§ **Tindakan yang diminta 1**: Menurut teks tentang gadis yang hidup bersama kera, dari negara mana wanita yang mengalami kisah nyata itu berasal?
§ **Tindakan yang diminta 2**: Ubahlah paragraf yang diawali "Artikel kali ini merupakan" dalam teks tentang gadis yang hidup bersama kera menjadi daftar poin singkat yang tetap memuat fakta utamanya.
§ **Tindakan yang diminta 3**: Sambunglah teks tentang gadis yang dibuang ke hutan dan hidup bersama kera, mulai setelah kalimat terakhirnya.

§ **Teks latihan**:
◇ ◇ ◇ ◇ ◇ ◇ ◇

Kisah Nyata: Gadis 5 Tahun Ini Dibuang ke Hutan, Hidup Bersama Kera
Kisah Nyata: Gadis 5 Tahun Ini Dibuang ke Hutan, Hidup Bersama Kera
Artikel kali ini merupakan sebuah kisah nyata yang dialami oleh seorang
wanita asal Inggris. Ia mengaku dibius, diculik, lalu dibuang ke hutan
yang kemudian dipelihara oleh sekelompok monyet. Sungguh sebuah kisah
nyata yang sangat memilukan, namun mencengangkan. Kisahnya telah
dibukukan, dan artikelnya kini telah menyebar ke segala media di dunia.

◇ ◇ ◇ ◇ ◇ ◇ ◇

§ **Data untuk dianalisis**:
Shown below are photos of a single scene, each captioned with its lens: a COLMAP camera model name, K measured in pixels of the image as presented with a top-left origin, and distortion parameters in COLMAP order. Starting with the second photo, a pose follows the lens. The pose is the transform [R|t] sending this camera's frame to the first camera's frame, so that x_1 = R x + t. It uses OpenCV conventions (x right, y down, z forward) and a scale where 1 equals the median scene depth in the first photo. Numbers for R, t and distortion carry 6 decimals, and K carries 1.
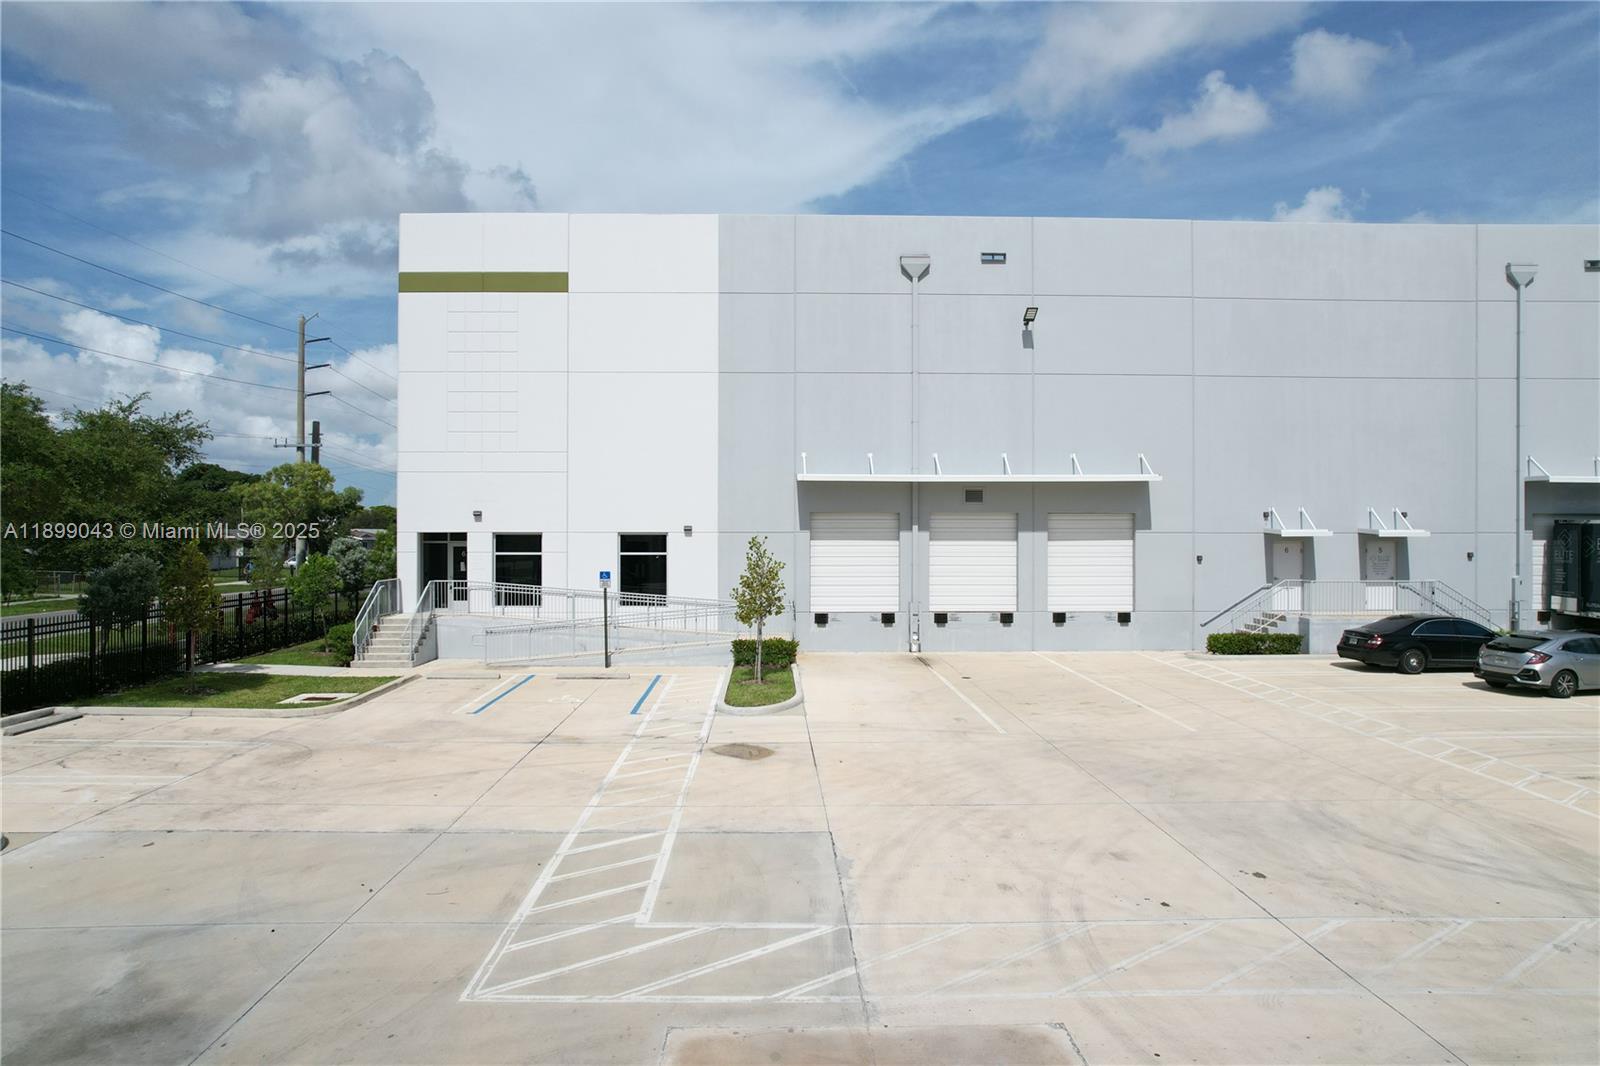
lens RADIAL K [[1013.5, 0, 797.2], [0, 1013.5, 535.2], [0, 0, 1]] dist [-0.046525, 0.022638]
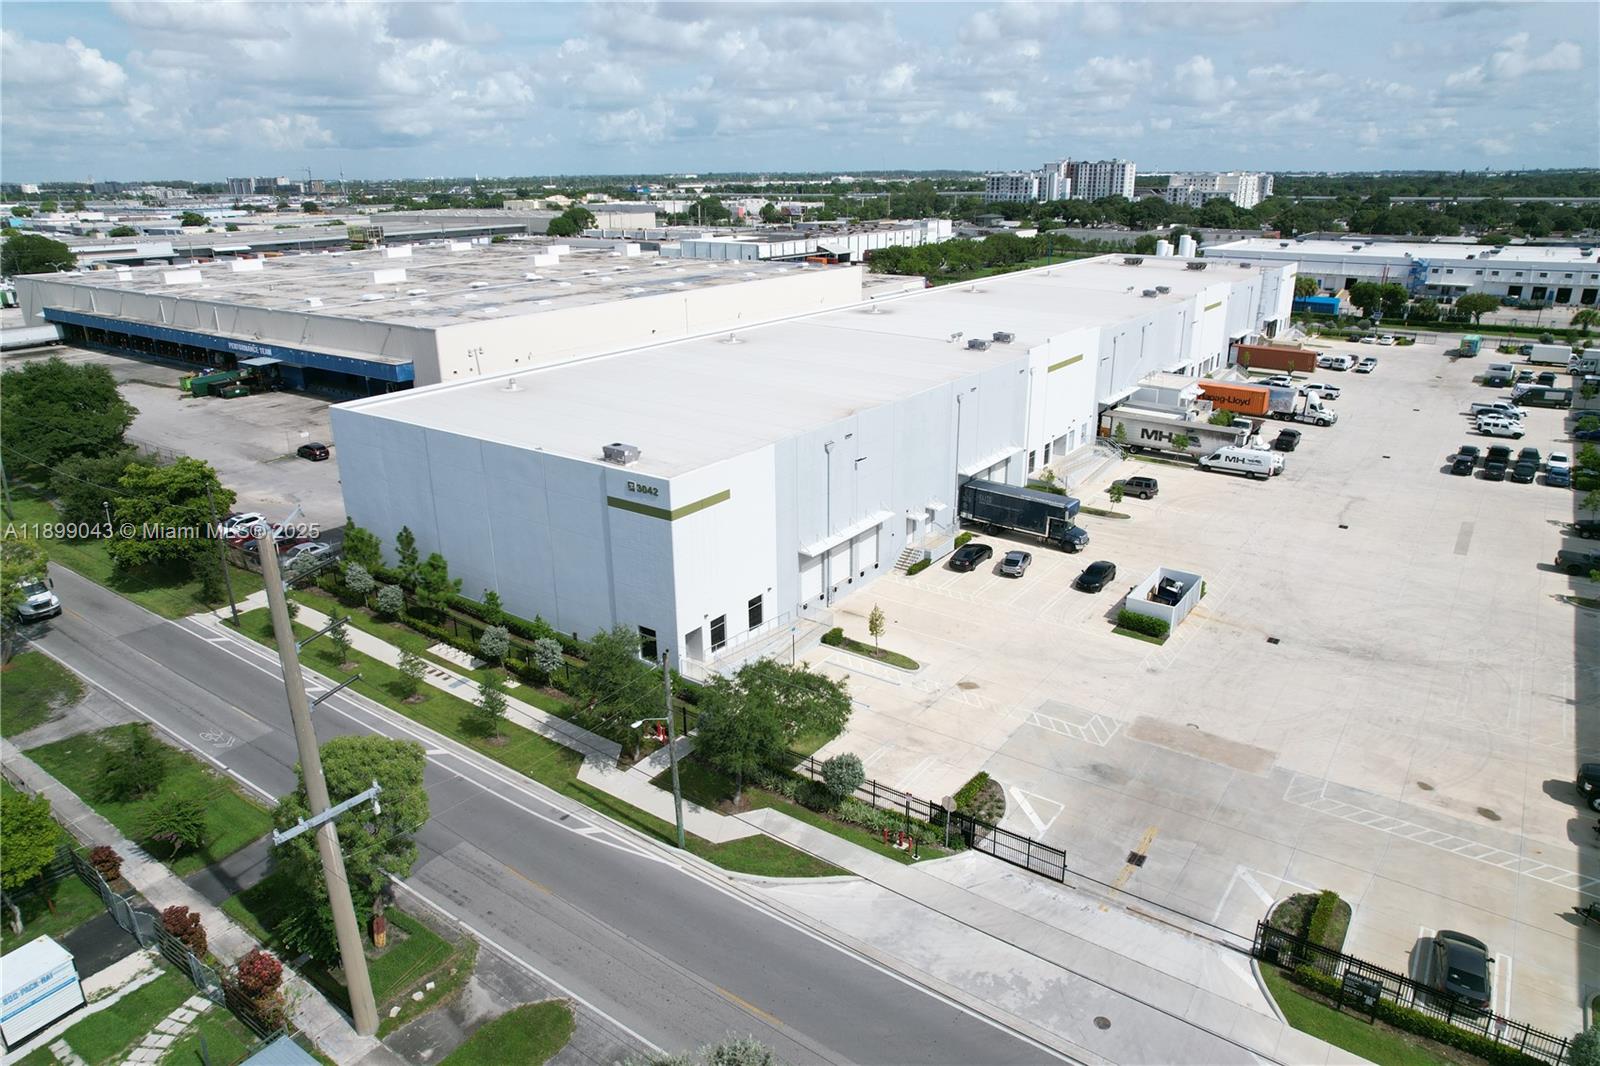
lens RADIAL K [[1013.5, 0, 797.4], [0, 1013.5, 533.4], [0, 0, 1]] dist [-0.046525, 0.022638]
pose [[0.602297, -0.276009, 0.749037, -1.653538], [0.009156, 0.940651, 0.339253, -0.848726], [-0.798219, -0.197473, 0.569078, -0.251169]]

◇ ◇ ◇ ◇ ◇ ◇ ◇

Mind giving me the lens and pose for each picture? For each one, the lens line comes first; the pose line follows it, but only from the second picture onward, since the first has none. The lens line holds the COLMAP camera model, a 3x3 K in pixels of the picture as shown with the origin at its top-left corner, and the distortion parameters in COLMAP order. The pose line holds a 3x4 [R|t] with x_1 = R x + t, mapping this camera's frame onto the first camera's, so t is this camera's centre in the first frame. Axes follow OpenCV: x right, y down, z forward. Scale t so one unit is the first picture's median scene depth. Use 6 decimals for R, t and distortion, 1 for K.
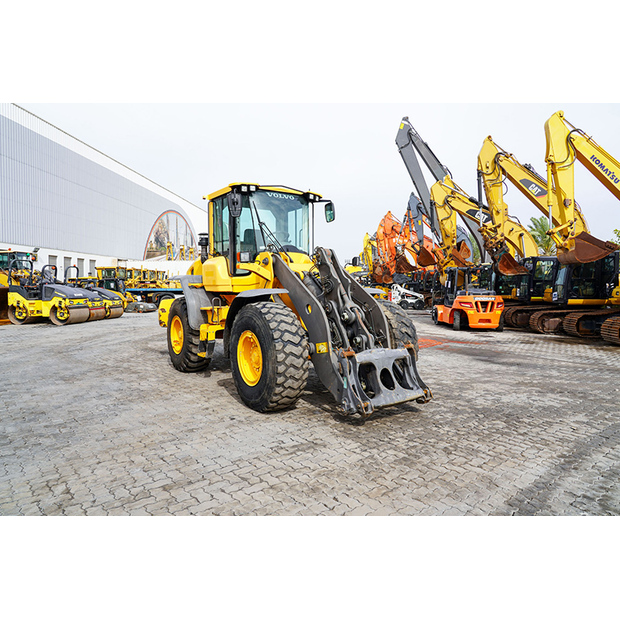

◇ ◇ ◇ ◇ ◇ ◇ ◇

§ **Keluaran yang diharapkan 1**: Wanita itu berasal dari Inggris.

§ **Keluaran yang diharapkan 2**:
- Kisah nyata seorang wanita asal Inggris
- Ia mengaku dibius, diculik, lalu dibuang ke hutan, kemudian dipelihara sekelompok monyet
- Kisahnya memilukan sekaligus mencengangkan
- Kisah itu telah dibukukan, dan artikelnya menyebar ke berbagai media di dunia

§ **Keluaran yang diharapkan 3**:
Berikut ini adalah kisah singkat kehidupan Marina Chapman, seorang ibu
rumah tangga asal Yorkshire, Inggris yang sungguh luar biasa. Beberapa
orang bahkan menganggap tak masuk di akal. Di usia 4 tahun, Marina
mengaku dibius, diculik dari rumah orang tuanya saat berada di Kolombia,
lalu entah bagaimana, berakhir di hutan hujan tropis.
Ia kemudian dirawat dan dibesarkan oleh kawanan Monyet Capuchin, belajar
bertahan hidup, memanjat pohon, mencari makan hingga tidur di dahan.
Seperti halnya Tarzan, Marina merasa berutang budi pada keluarga monyet
yang merawatnya, yang “lebih manusiawi” daripada orang-orang yang
menculiknya.
Kisah Marina diawali suatu hari di tahun 1954. Kala itu ia sedang asyik bermain di kebun rumahnya di Kolombia. Tak menyadari ada bahaya mendekat.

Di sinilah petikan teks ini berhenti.